Page segmentation data:
------

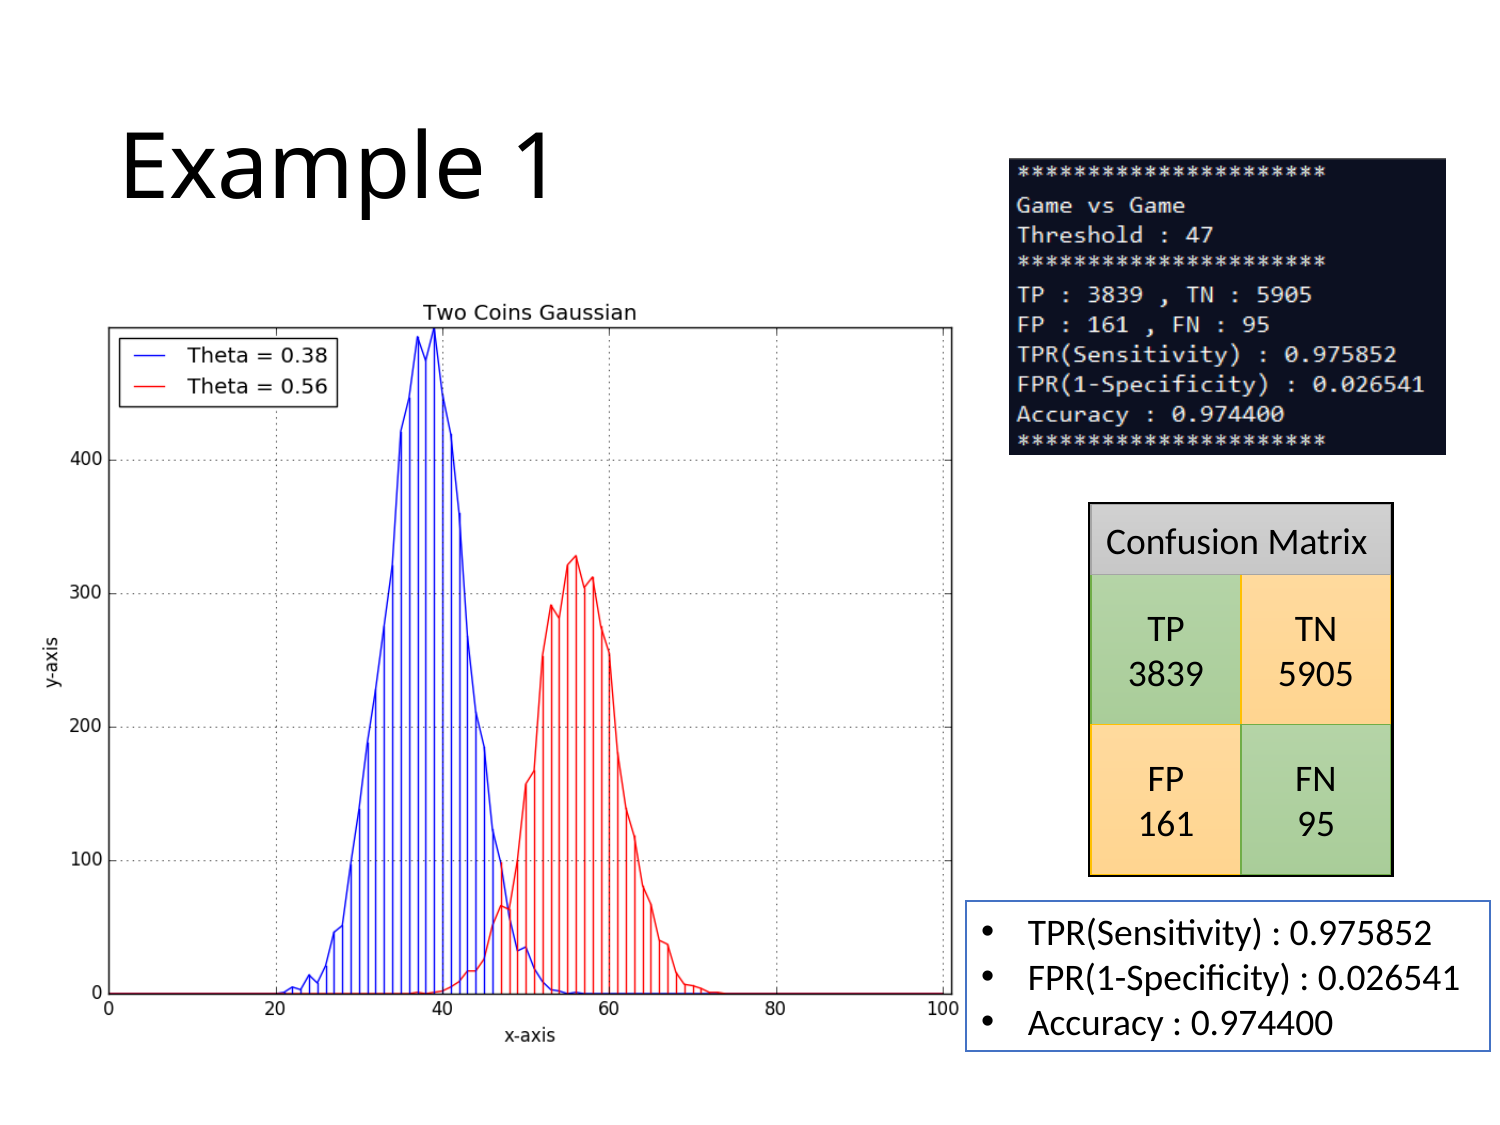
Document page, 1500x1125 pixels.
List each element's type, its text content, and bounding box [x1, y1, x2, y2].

text_box TPR(Sensitivity) : 0.975852 FPR(1-Specificity) : 0.026541 Accuracy : 0.974400 [1060, 900, 1491, 1052]
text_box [1090, 504, 1391, 875]
title Example 1 [103, 59, 1397, 244]
picture [1009, 158, 1446, 455]
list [0, 244, 1060, 1077]
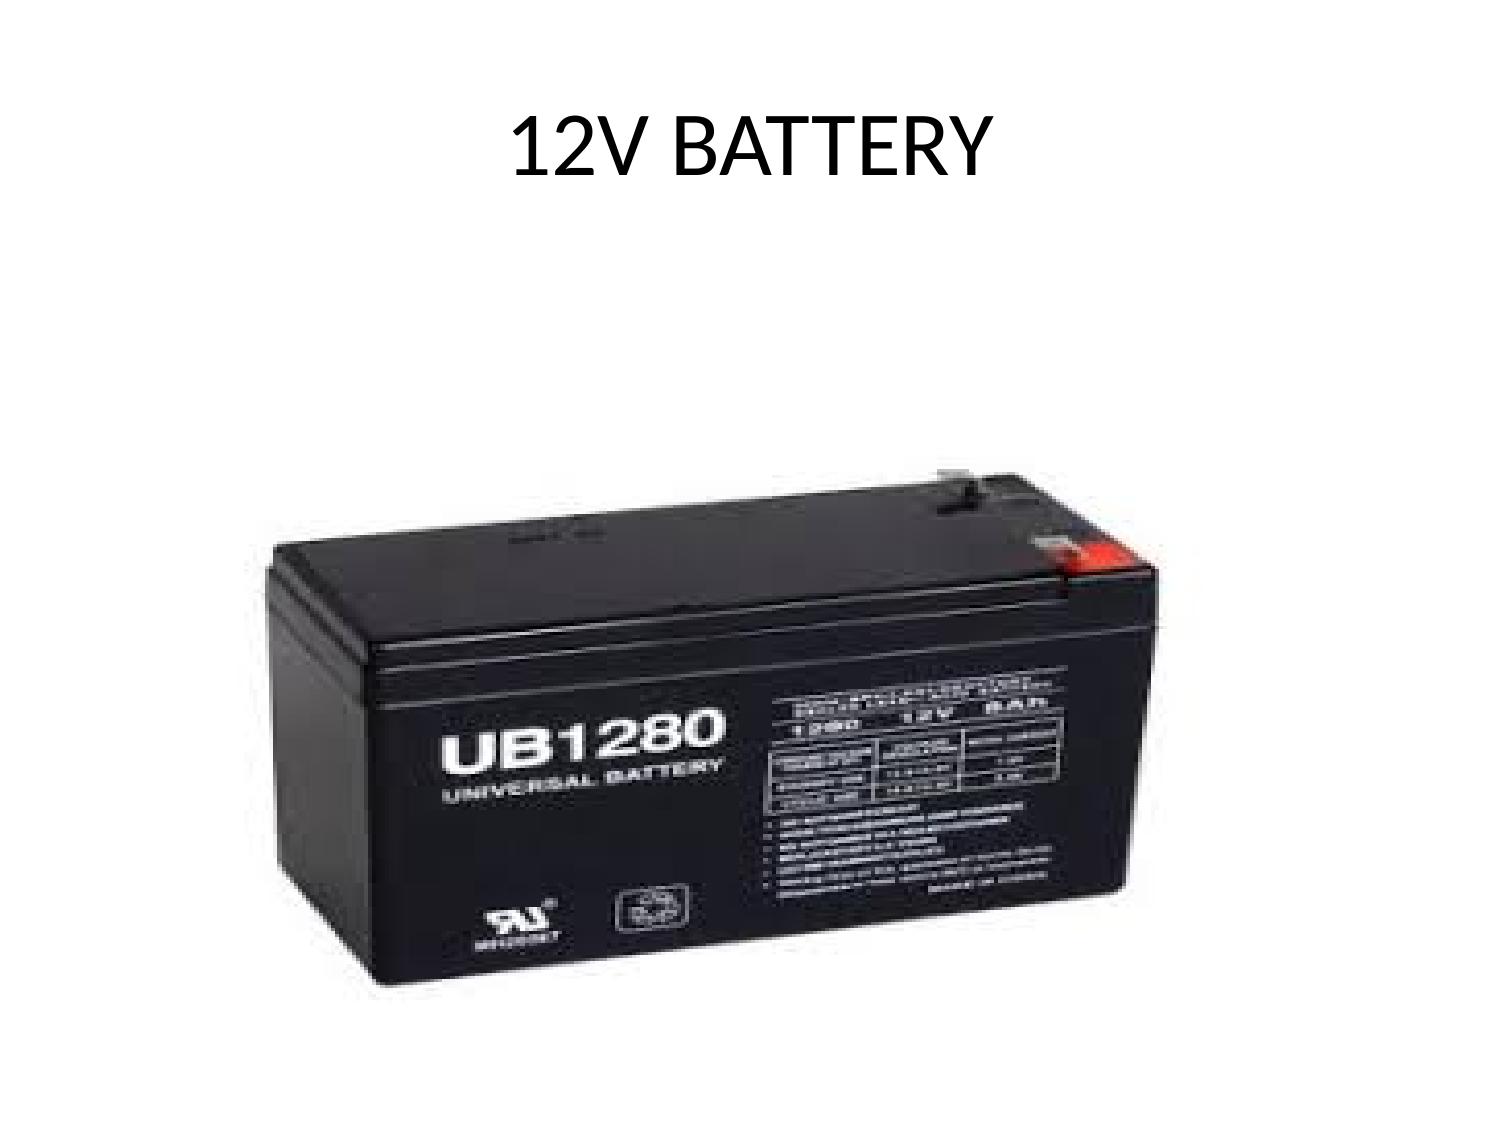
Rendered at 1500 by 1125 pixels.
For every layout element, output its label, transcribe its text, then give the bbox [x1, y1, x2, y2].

picture [212, 400, 1213, 1026]
title 12V BATTERY [75, 45, 1425, 233]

------

* The task *
Find every line in the records above that holds the word "pixels", and copy each one.

* Solution for this exercise *
Document page, 1500x1125 pixels.
Rendered at 1500 by 1125 pixels.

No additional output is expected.